Supermassive black holes are the enormous, hungry gravitational centers of our galaxies, but eating all of that matter leaves them a little gassy. So gassy, in fact, that they eject streams of molecular hydrogen (two hydrogen molecules bound together) at speeds of 1 million kilometers per hour. Much like farting is a normal part of your body’s healthy function, so the gas passed by black holes is important to galaxy evolution, and now scientists know how they work.
The gas the black holes expel is the cold gas that is necessary for star formation, so as the gas is pushed out of a galaxy, it directly impacts that galaxy’s ability to form new stars and evolve. Scientists have known that for some time, but it hasn’t been quite clear exactly how the gas reaches the speeds that propel it out into interstellar space.

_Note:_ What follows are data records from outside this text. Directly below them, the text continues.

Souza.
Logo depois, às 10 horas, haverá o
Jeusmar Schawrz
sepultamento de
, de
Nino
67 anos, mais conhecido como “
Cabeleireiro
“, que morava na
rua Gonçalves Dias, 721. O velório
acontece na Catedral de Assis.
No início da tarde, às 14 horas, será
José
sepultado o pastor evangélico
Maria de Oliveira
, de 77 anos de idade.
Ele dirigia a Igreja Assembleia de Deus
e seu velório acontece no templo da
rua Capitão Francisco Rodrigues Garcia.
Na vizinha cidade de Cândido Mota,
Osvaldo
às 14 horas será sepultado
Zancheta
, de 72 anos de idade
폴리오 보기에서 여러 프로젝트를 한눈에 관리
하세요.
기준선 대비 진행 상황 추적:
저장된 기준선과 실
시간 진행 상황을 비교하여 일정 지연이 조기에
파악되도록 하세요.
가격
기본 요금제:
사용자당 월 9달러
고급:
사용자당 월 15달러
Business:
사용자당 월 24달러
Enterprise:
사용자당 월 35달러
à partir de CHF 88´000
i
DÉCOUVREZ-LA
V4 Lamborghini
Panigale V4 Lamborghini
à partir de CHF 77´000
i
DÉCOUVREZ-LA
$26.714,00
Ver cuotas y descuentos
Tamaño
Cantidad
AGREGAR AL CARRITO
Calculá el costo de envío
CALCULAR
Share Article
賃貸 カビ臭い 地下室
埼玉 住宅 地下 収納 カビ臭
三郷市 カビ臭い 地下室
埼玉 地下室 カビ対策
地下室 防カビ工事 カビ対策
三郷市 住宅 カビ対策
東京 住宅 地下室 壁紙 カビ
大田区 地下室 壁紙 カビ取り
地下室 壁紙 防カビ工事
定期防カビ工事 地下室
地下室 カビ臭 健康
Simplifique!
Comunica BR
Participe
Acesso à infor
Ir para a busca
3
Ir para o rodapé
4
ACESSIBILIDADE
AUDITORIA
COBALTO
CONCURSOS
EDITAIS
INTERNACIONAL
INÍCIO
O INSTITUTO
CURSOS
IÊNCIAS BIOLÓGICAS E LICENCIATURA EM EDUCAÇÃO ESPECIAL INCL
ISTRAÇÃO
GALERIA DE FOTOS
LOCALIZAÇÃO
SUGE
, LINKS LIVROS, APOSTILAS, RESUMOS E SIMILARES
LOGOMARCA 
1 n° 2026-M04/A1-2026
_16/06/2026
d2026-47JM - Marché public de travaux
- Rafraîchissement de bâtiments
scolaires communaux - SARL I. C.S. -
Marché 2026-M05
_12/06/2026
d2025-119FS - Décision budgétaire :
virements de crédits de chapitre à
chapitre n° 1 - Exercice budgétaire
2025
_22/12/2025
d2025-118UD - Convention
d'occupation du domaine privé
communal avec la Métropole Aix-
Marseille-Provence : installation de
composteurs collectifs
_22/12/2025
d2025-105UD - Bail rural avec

Researchers at the University of Sheffield used the Very Large Telescope of the European Southern Observatory in Chile to make the observation that the gas speed is affected by powerful jets of relativistic particles (like electrons) emitted by black holes. They saw that the fast-moving particles do indeed heat and speed up the hydrogen gas to a million kilometers per hour, according to the results published in Nature.
Scientists had theorized that electrons had been increasing the potency of black holes’ wind, but they were still surprised to see that, in practice, the gas could remain intact at such high velocity. They have apparently never heard the schoolyard legend of the kid who farts clear through his desk chair. Someday, we will unlock his secrets. Black holes have the answers.